## begin Document passage
Review of The Measure of All Things: The Seven-Year Odyssey and Hidden Error That Transformed the World by Ken Alder: Free Press, New York, 2002, ISBN: 0-7432-1676-8, Price: $15.00, 436 pp.

Based on: The Measure of All Things: The Seven-Year Odyssey and Hidden Error That Transformed the World, Free Press, 0-7432-1676-8, $15.00
Publication: Journal of Professional Issues in Engineering Education and Practice
Volume 131, Issue 1
After reading a book on the origin of the meter, I had to go back to my old college textbooks just to see what we were told as engineering students. In my surveying textbook, I found this explanation:
The meter is a unit of French origin and its application in the United States in the past has been almost entirely limited to geodetic surveys. In 1866 the U.S. Congress legalized the use of the metric system by which the meter was defined as being equal to 3.280833ft (or 39.37in. ) and 1inch was equal to 2.540005centimeters . These values are based on the length at 0°C of an International Prototype Meter bar consisting of 90% platinum and 10% iridium which is kept in Sevres, France, near Paris. (McCormac, 1983 p. 33)
It was good that the author was kind enough to relate the meter to the units I had grown up with, because to be quite honest, the meter still gives me headaches as a sort of second language. And, like some of the textbooks that I consulted, it promised the “inevitable” adoption of the metric system. Other textbooks were a little more circumspect and said that the adoption was just “likely” to happen. Of course, I’m sure some people of a certain generation had hoped to see flying cars in the year 2000.
## end Document passage
## begin Dataset excerpts
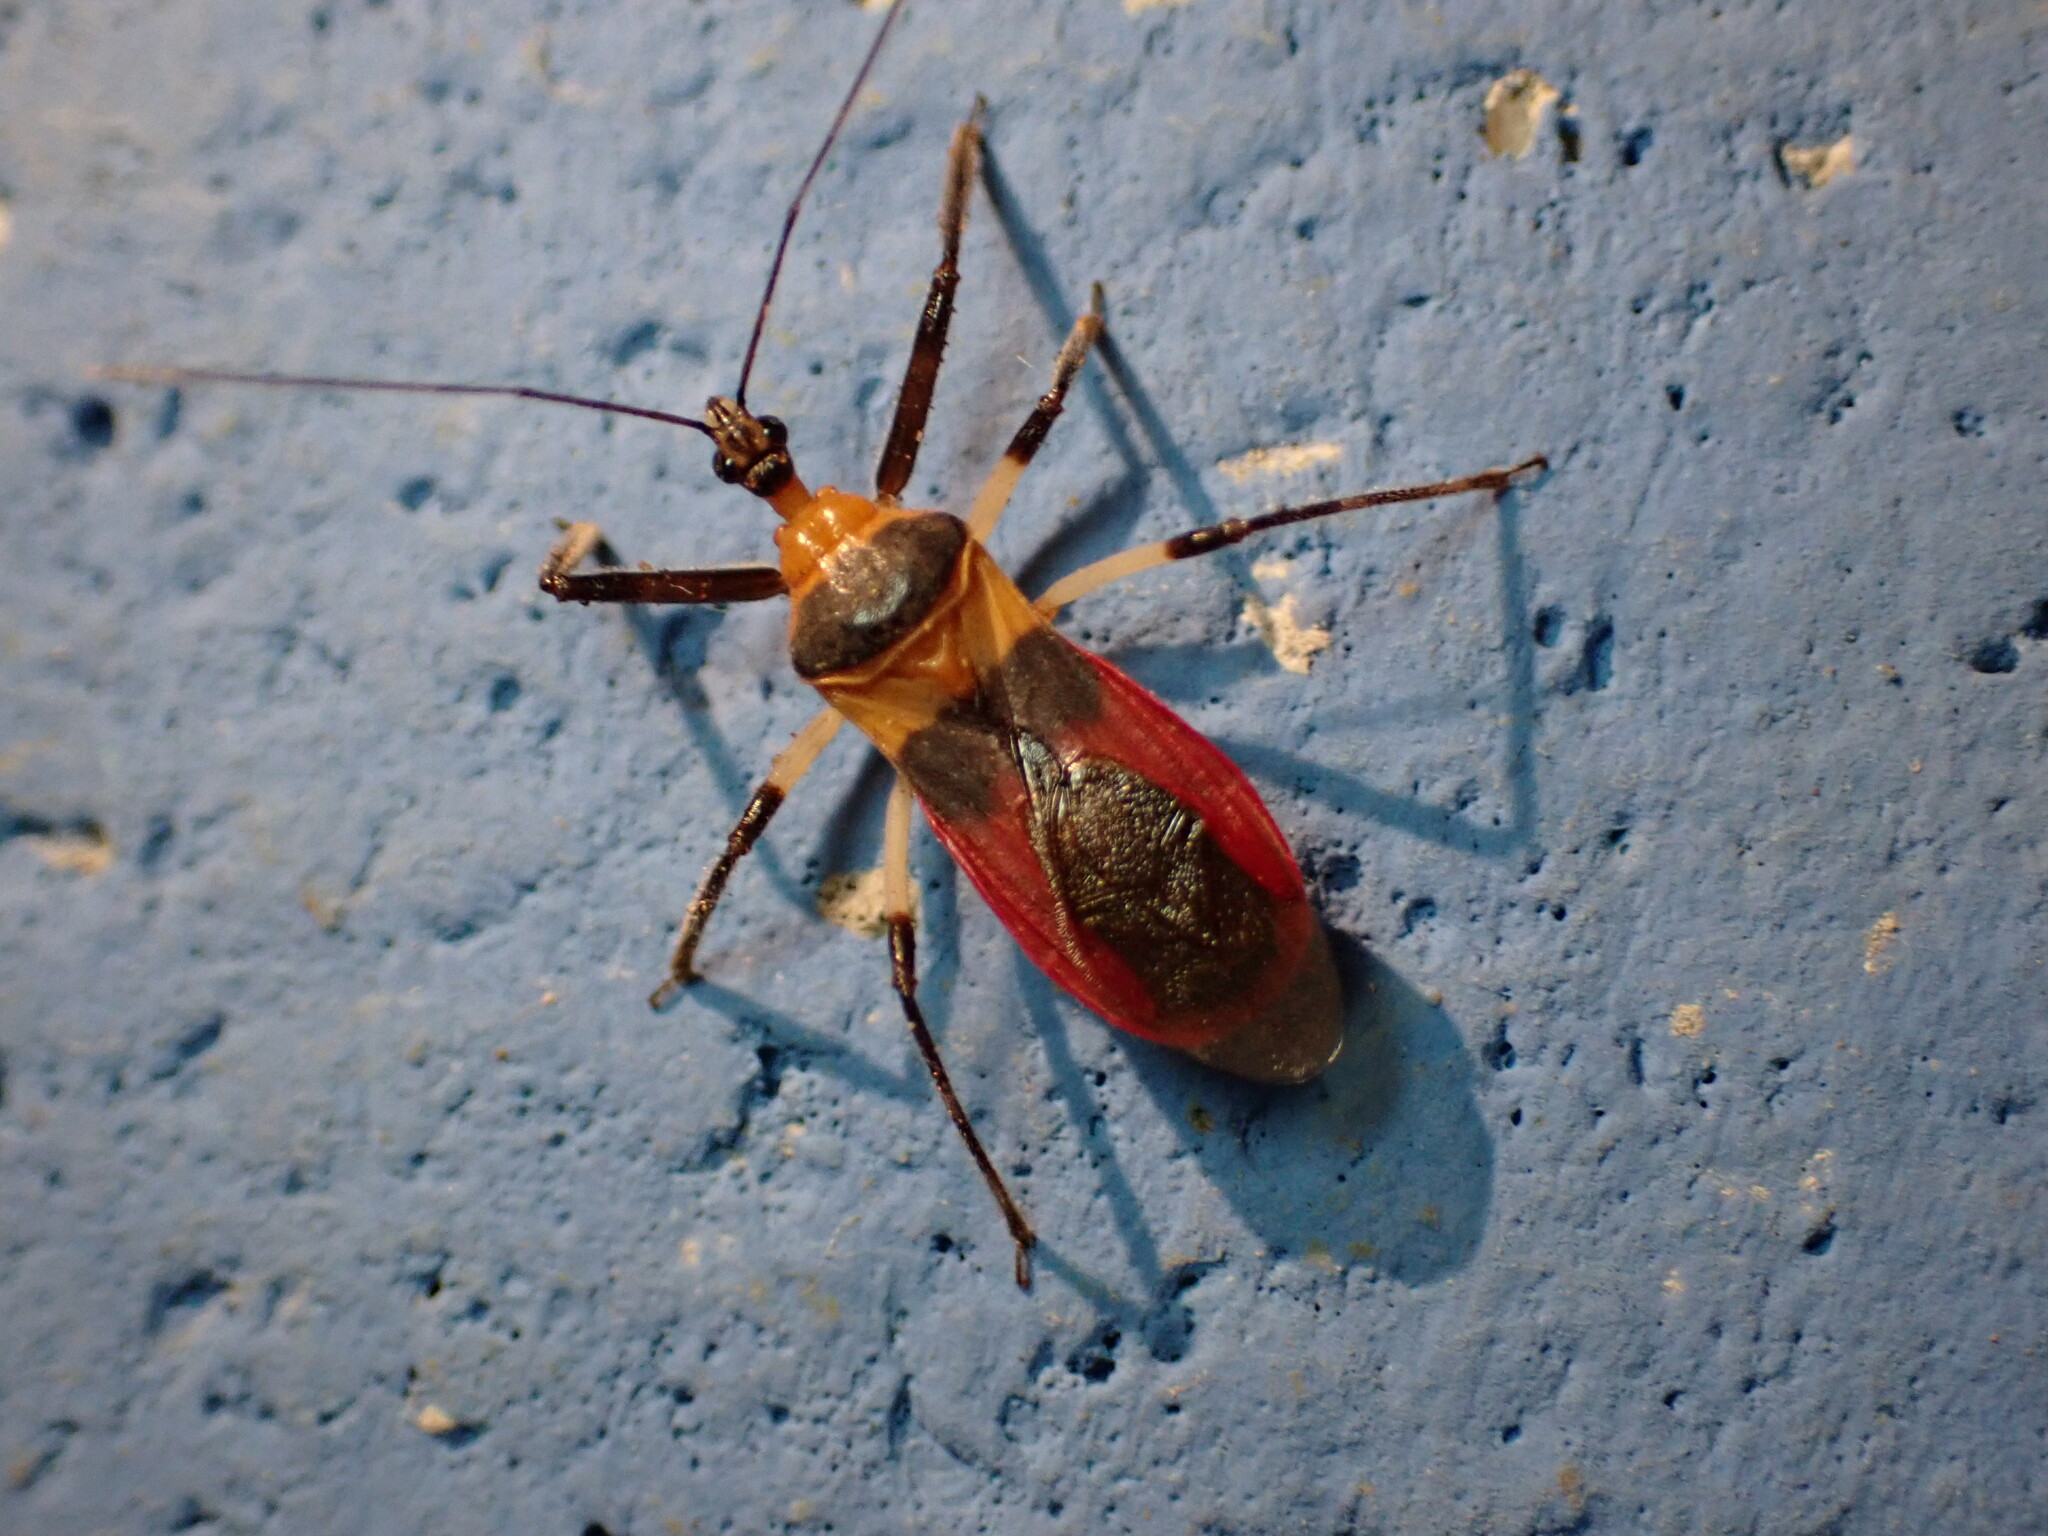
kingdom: Animalia
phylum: Arthropoda
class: Insecta
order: Hemiptera
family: Reduviidae
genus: Castolus
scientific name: Castolus tricolor
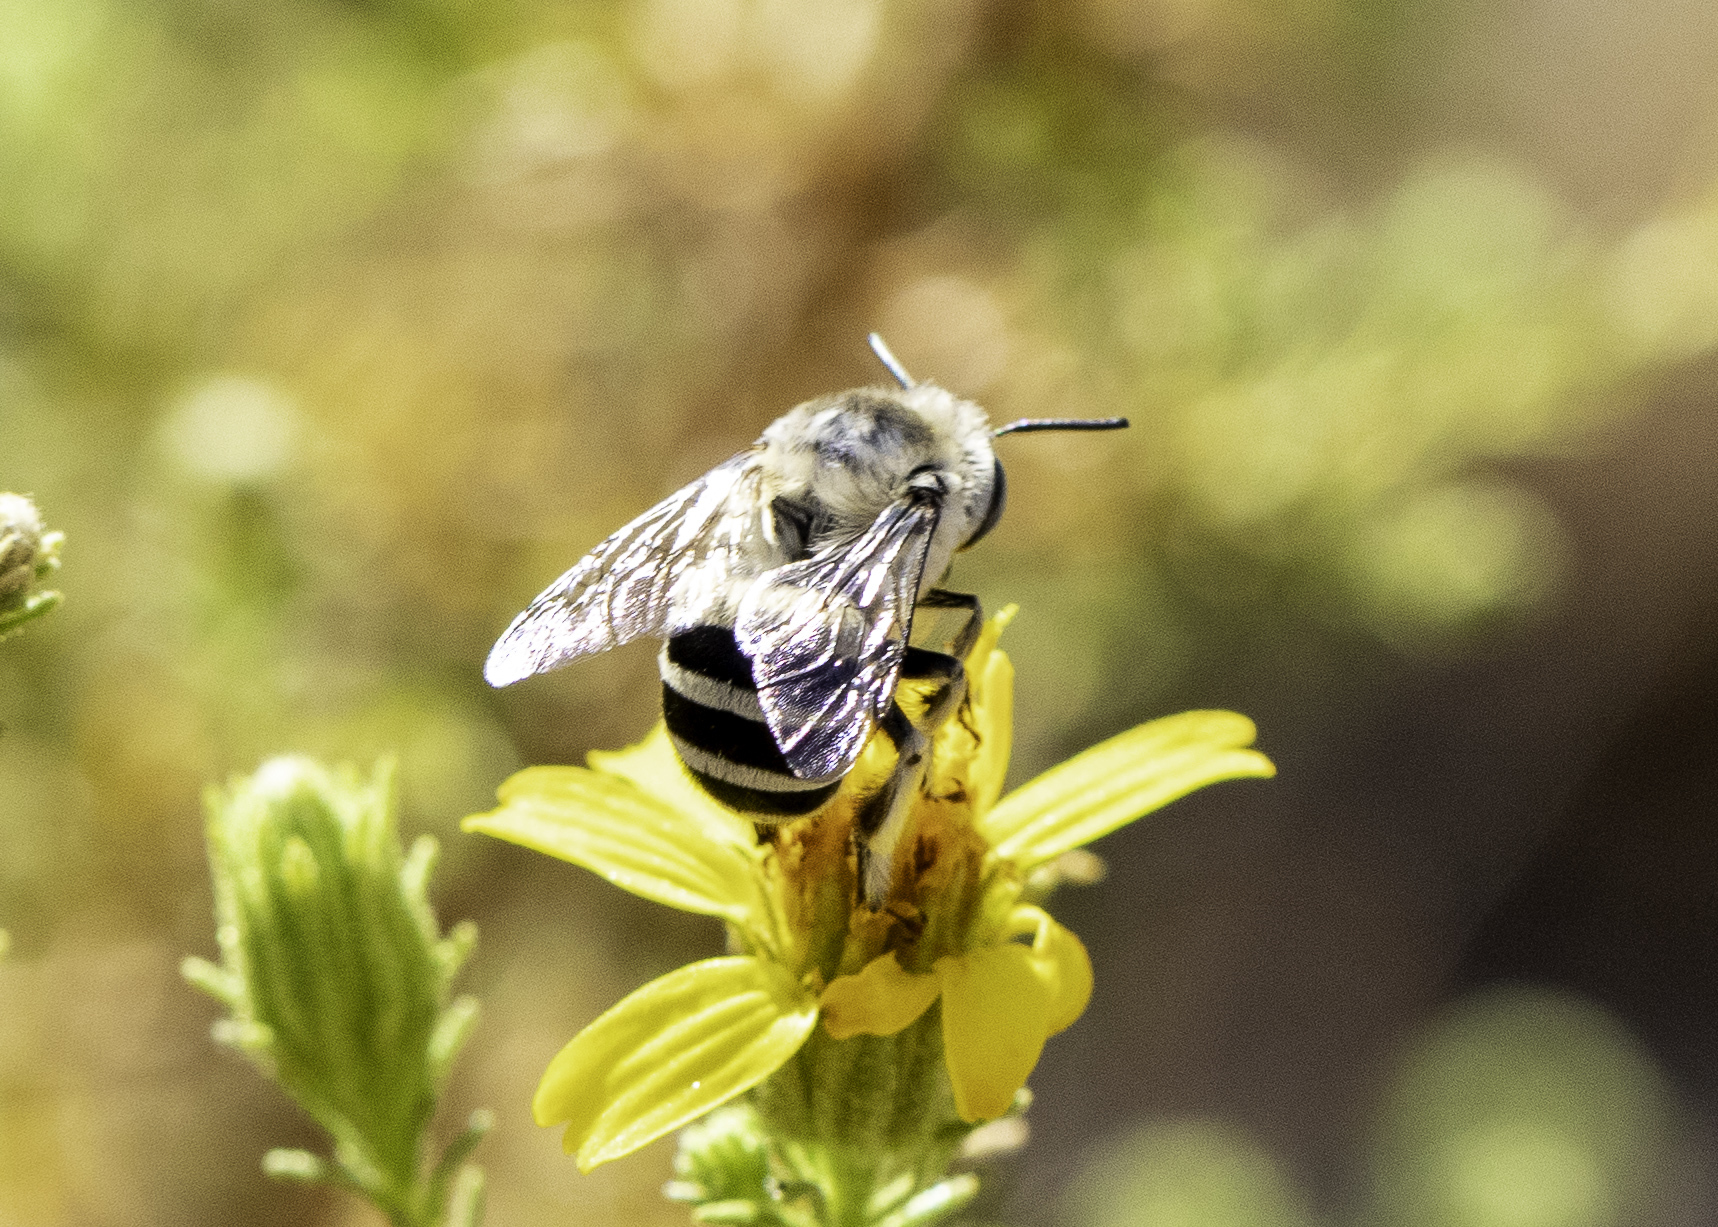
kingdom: Animalia
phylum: Arthropoda
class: Insecta
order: Hymenoptera
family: Apidae
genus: Anthophora
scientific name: Anthophora urbana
## end Dataset excerpts
**Problems to work on:**
A - Update everything from "Review of The" down to "Price: $15.00, 436 pp." in the book review, putting "Journey" where "Odyssey" appears.
B - In the book review, what year does the quoted surveying textbook give for the U.S. Congress legalizing the use of the metric system?
C - Continue the book review about the origin of the meter from where it stops.
You won't need the lines above.

**Answers:**
A -
Review of The Measure of All Things: The Seven-Year Journey and Hidden Error That Transformed the World by Ken Alder: Free Press, New York, 2002, ISBN: 0-7432-1676-8, Price: $15.00, 436 pp.

B - 1866

C -
You would expect something perhaps a little more high-tech from a physics textbook, and I was not to be disappointed:
Before 1960, the standard for length, the meter, was defined as the distance between two lines on a specific platinum-iridium bar stored under controlled conditions. This standard was abandoned for several reasons, a principal one being that the limited accuracy with which the separation between the lines on the bar can be determined does not meet the present requirements of science and technology. Until recently, the meter was defined as 1 650 763.73 wavelengths of orange-red light emitted from a krypton-86 lamp. However, in October 1983, the meter was redefined as follows:
One meter—the distance traveled by light in a vacuum during a time of 1299792458second . (Serway 1986, p. 5)
In civil engineering the precision seems a little extravagant, but, as a freshman in college, it may have been comforting to know that something was knowable to that degree. Surely, I thought then, scientific progress holds the promise of knowing “the truth.”
It was not until I dusted off my chemistry textbook that I found this description. I doubt that I appreciated the full import of this statement the first time I read it some 18years ago (about the time that the freshmen that I will teach in the fall of 2004 were born!) but nonetheless, here is proof that I should already have known some of the story:
Prior to the French Revolution the system of measurement in France varied from province to province, making commercial transactions difficult to conduct. The need for a uniform system was clear, and in 1790 a commission of scientists was established to propose one. The commission chose as the unit of length, called a meter (m), 1/10,000,000 of the distance at sea level from the North Pole to the equator along a meridian passing through Paris. The fact that the original measurement was in error is interesting but not significant. (Petrucci 1985, p. 5)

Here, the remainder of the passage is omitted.